There are a bunch of caveats and issues with this study (as with any study) but I have gone on long enough so I can address that later if anyone cares.
Joshua J. Sturm, Ying-Xin Zhang-Hooks, Hannah Roos, Tuan Nguyen and Karl Kandler
Journal of Neuroscience 28 June 2017, 37 (26) 6314-6330; DOI: https://doi.org/10.1523/JNEUROSCI.0602-17.2017
Apologies if this study has already been discussed, but I think it makes some very important points that are worth considering.
The authors induced acoustic trauma in juvenile mice with exposure to intense noise. About a week later they assessed the level of cochlear damage and auditory nerve damage and also tested the mice in a simple (often maligned) behavior that can reveal an auditory processing problem consistent with tinnitus. They found that about half of their mice showed behavioral effects consistent with tinnitus even though their cochlear damage was exactly matched. So what explains the behavioral manifestation of tinnitus or no tinnitus? To answer this question, they made recordings from single neurons in a midbrain structure called the inferior colliculus (as has been done many many times). The new innovation here is that they didn't treat every neuron in the inferior colliculus as being the same. Because they aren't!. Some neurons are inhibitory (they inhibit downstream neurons) whereas other neurons are excitatory (they activate downstream neurons). The authors discovered that mice with abnormal behavior consistent with tinnitus show a "signature" of imbalance between the inhibitory and excitatory circuits that were not observed in mice with equally matched cochlear damage that do not show signs of tinnitus. The authors drill down the synaptic inputs onto excitatory and inhibitory neurons and show a complementary set of changes wherein the excitatory and inhibitory synaptic inputs change in opposite ways when recording from neurons that activate versus inhibit other neurons. The inhibition was reduced while the excitation was enhanced in a cell type-specific manner which summed up to create a hyper-excitable brain only in the noise-damaged mice that showed tinnitus.

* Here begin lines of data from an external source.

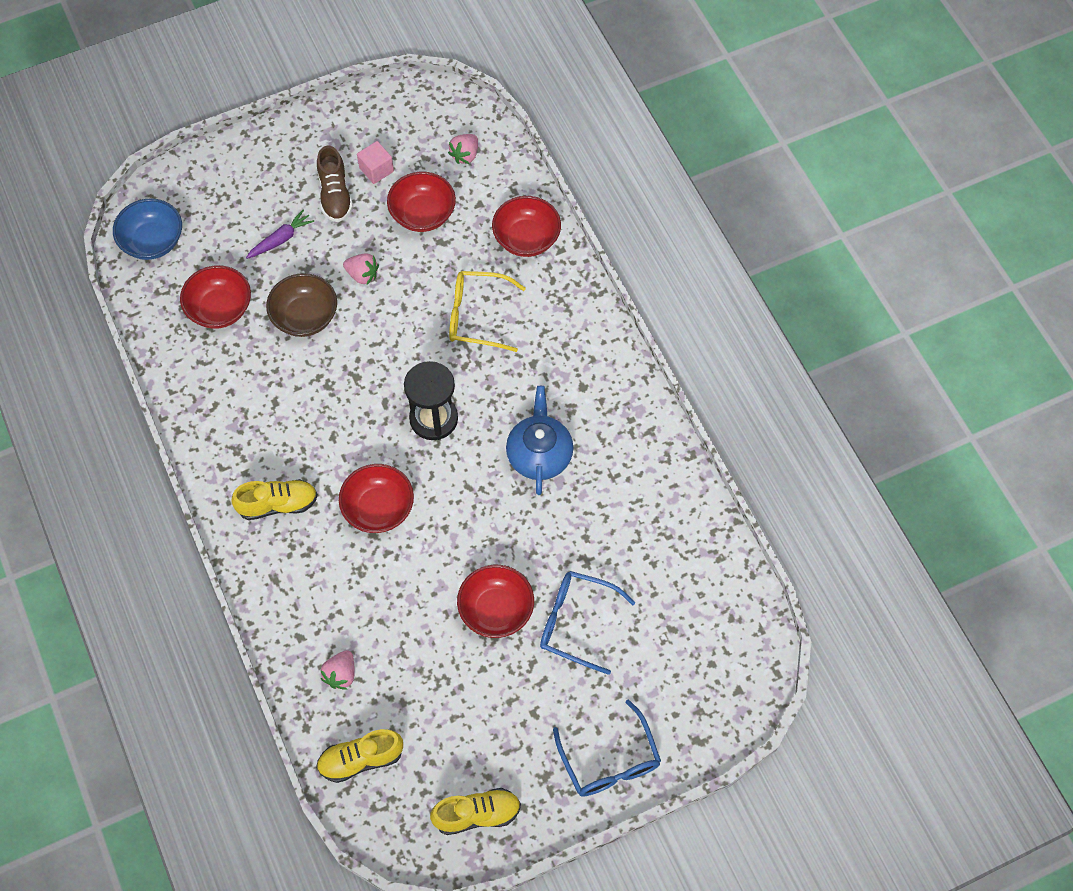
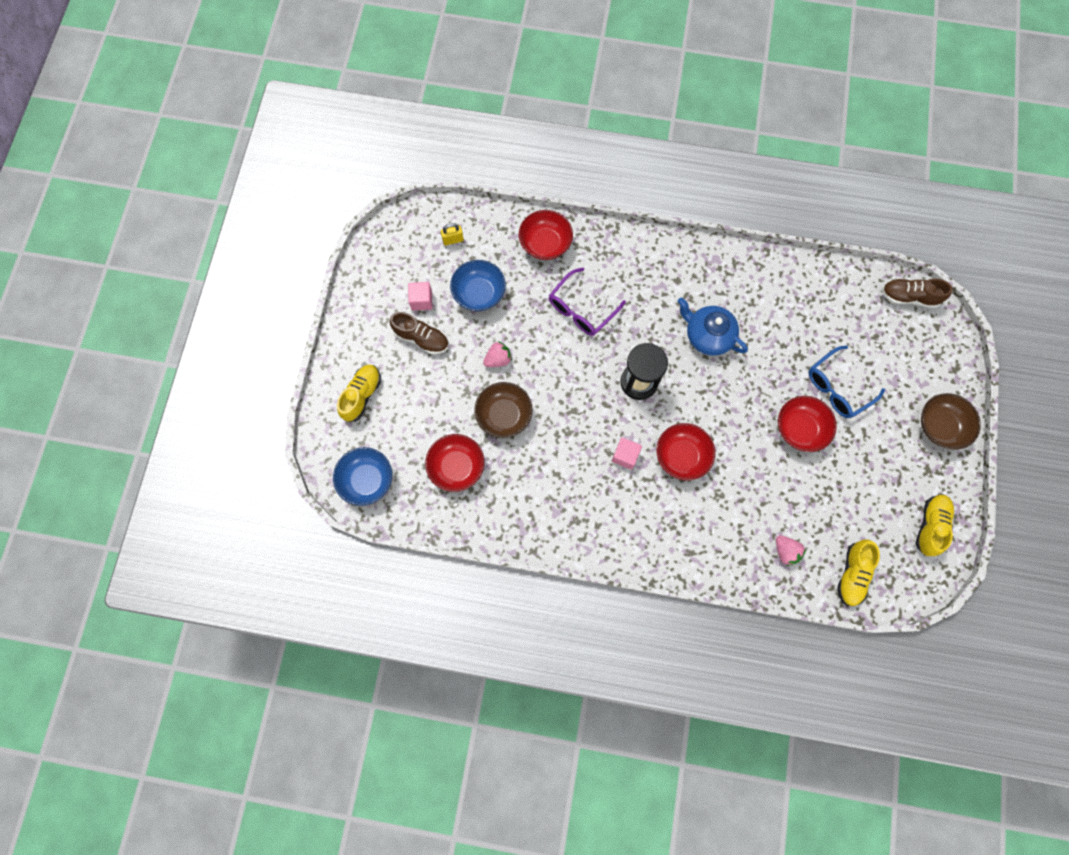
camera: 55 degrees left, 10 degrees up
yellow shoe [231,479,318,520] -> yellow shoe moved to [337,365,381,421]
purple carrot [246,209,314,259] -> none
red bowl [387,172,456,232] -> blue bowl [450,260,506,311]
pink strawberry [448,134,478,164] -> yellow padlock [441,223,464,245]
yellow glasses [449,271,526,352] -> purple glasses [549,268,626,336]
blue glasses [553,700,661,797] -> brown bowl [921,393,981,450]
none -> pink cube [612,438,642,470]
none -> brown shoe [882,279,953,308]

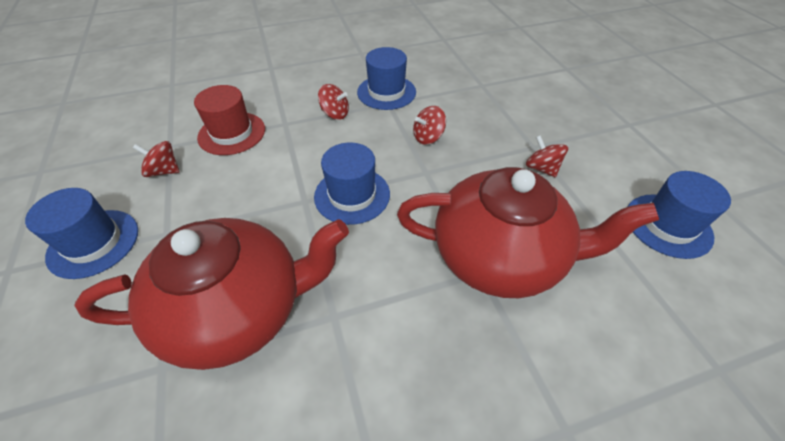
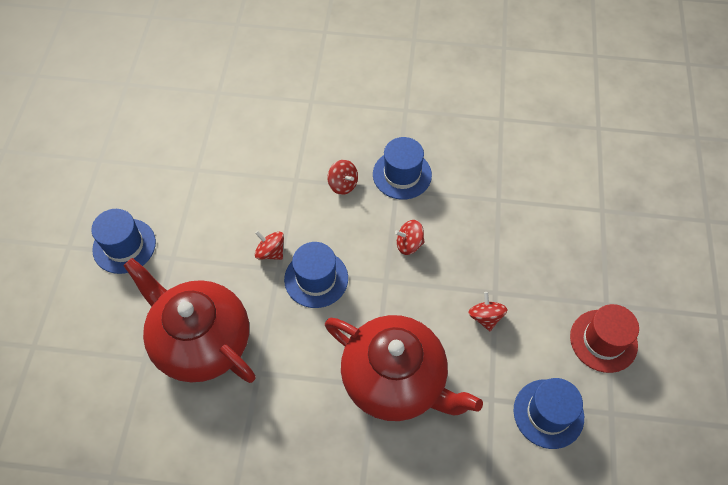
camera: 25 degrees right, 10 degrees up
red teapot [74,218,349,370] -> red teapot turned 150 degrees counterclockwise [123,258,256,383]
red spinning top [133,141,180,177] -> red spinning top moved to [255,231,284,260]
red hat [194,85,265,155] -> red hat moved to [570,304,639,373]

This is an important discovery because it is among the first to relate synaptic changes to a behavior that is related to tinnitus and - more importantly - to break the findings down between fundamentally different kinds of cells in the brain. Had they not done this (in other words, had they just treated every neuron as being the same as the next) the effect they described would have canceled each other out and they wouldn't have seen much. Sadly, most every study performed in intact brains has been unable to make this leap, which has greatly hampered progress understanding the neural sources of tinnitus.
They did a final set of experiments wherein mice with cochlear damage were passively exposed to moderately loud pulsed white noise (imagine the sound of the rotary blades of a helicopter) shortly after the damage. They found that the incidence of behavioral and neurophysiological changes consistent with tinnitus were much lower in this sound-exposed group, suggesting an early window of intervention following noise exposure that could forestall the pathology that ultimately may lead to tinnitus.
There are a bunch of caveats and issues with this study (as with any study) but I have gone on long enough so I can address that later if anyone cares.